Shortly before the SB 4 march to City Hall started, a white activist began to speak to me in English about the route. When I nodded, he switched to Spanish and introduced an African-American ally. Although I appreciated his attempt to communicate, he perceived my nod or Indian features meant “no speaka da Inglish.” He didn’t realize I graduated with a B.A. in English and write books. My misperception?
The more troubling perception conundrum arises from our Mexican-American leaders’ acceptance of the white privilege narrative. In a University of Texas and University of North Carolina joint study reported by the Austin American-Statesman on Nov. 23, 2015, the findings showed that the Texas Department of Public Safety’s statistical monitoring of traffic stops was faulty and gave the incorrect impression that they treated drivers of different races equally. The researchers found the most common surnames of “whites” given citations were Smith, Garcia, Martinez, Rodriguez, and Hernández. Chief Luis González took offense at the insinuation of racial profiling. He was more concerned with the DPS’ reputation than the reality of “driving while black” or brown. My misperception?
The Star-Telegram quoted Rosa Navejar, a co-chair of the newly appointed city task force on race and culture, as stating “I love Fort Worth … The city has always accepted diversity. We need to work on building communities.” Did she forget the segregated schools, the fact that north side Latinos dared not cross over to the west side of North Main Street in fear of beatings, the fact that downtown department stores had white and “colored” fountains, the thousands of insults Latinos faced daily on their jobs or schools?

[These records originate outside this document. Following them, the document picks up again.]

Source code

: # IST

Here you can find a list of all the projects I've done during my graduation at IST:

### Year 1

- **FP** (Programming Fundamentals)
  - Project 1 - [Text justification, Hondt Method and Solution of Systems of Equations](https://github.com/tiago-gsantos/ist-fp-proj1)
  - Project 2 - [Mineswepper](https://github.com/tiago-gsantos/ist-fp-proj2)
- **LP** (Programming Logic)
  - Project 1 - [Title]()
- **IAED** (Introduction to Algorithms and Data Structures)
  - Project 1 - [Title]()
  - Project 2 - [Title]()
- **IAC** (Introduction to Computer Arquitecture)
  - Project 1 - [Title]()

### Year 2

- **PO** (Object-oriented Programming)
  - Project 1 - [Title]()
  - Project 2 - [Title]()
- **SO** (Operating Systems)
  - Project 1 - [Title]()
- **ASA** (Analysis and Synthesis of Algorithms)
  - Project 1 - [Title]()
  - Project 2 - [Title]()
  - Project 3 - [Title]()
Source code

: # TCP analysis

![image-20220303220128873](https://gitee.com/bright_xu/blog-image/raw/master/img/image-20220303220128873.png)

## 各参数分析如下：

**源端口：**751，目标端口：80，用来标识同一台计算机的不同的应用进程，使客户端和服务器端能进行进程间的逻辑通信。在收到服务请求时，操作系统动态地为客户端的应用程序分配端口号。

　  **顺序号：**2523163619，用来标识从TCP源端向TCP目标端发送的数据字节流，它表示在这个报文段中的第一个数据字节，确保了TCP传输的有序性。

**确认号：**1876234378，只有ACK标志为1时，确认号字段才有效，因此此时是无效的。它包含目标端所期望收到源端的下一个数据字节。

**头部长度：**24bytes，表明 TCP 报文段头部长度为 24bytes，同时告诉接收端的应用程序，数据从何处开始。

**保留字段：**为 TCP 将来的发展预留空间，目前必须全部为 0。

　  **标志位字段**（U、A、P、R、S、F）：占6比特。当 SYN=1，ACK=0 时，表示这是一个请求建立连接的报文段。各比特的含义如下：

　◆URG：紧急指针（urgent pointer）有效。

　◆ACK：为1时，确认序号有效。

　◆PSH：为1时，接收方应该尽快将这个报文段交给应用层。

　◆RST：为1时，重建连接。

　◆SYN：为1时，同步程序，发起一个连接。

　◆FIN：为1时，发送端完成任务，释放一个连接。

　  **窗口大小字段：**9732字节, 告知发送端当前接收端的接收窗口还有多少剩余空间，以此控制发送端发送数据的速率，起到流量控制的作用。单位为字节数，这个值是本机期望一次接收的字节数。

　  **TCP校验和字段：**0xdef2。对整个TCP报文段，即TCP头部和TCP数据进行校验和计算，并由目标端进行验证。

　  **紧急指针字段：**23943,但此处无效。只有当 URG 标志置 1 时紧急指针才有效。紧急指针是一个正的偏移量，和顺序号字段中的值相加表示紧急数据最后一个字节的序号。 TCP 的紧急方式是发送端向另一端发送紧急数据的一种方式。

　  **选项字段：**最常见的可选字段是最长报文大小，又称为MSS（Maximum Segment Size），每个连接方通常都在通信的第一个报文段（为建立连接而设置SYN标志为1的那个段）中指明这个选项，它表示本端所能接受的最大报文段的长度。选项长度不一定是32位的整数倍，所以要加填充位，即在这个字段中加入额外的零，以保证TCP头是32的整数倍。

My misperception?
Although Carlos Flores came around to join three other Fort Worth City Council members to support a SB 4 lawsuit, the Star-Telegram reported his position as undecided on July 31. A local white attorney told me at the SB 4 rally he went to school with Flores and knew that as an engineer, he was “nuanced” and needed to study the issue before a decision. I reminded him that Flores was raised on the north side, where his constituency is 70 percent Latino. I thought since he was a barrio Latino, he possessed firsthand understanding about how SB 4 could impact his supporters and family, and therefore, not hesitate. My misperception?
The real perception this issue has brought to light is that the Anglos on the Fort Worth City Council and mayor, except for Ann Zadeh, a California transplant, think that Latinos are politically weak and disorganized. They’ll tolerate hours of 10 and three-minute speeches into the wee hours, but have made it known they’ll not support a SB 4 lawsuit. One reality is strikingly true: Until Latinos vote in numbers reflecting their population, we’ll live with the whites’ perception of what constitutes good laws for safe communities. My misperception?
Allen, the mayor and the majority of the Fort Worth City Council must recognize how white privilege affects their perception.
I’ve been accused of playing the “race card.” Whites and their sympathizers of color have thrived economically, socially, and politically in this country because of their white dominant perceptions and power — that is their “Trump” race card.
To deny the reality of white privilege and its racist consequences is truly delusional. Or, perhaps, my misperception?
Richard J. Gonzales is a local activist, speaker, and author. He has lived, worked, researched, and written about Latino issues in North Texas for 48 years.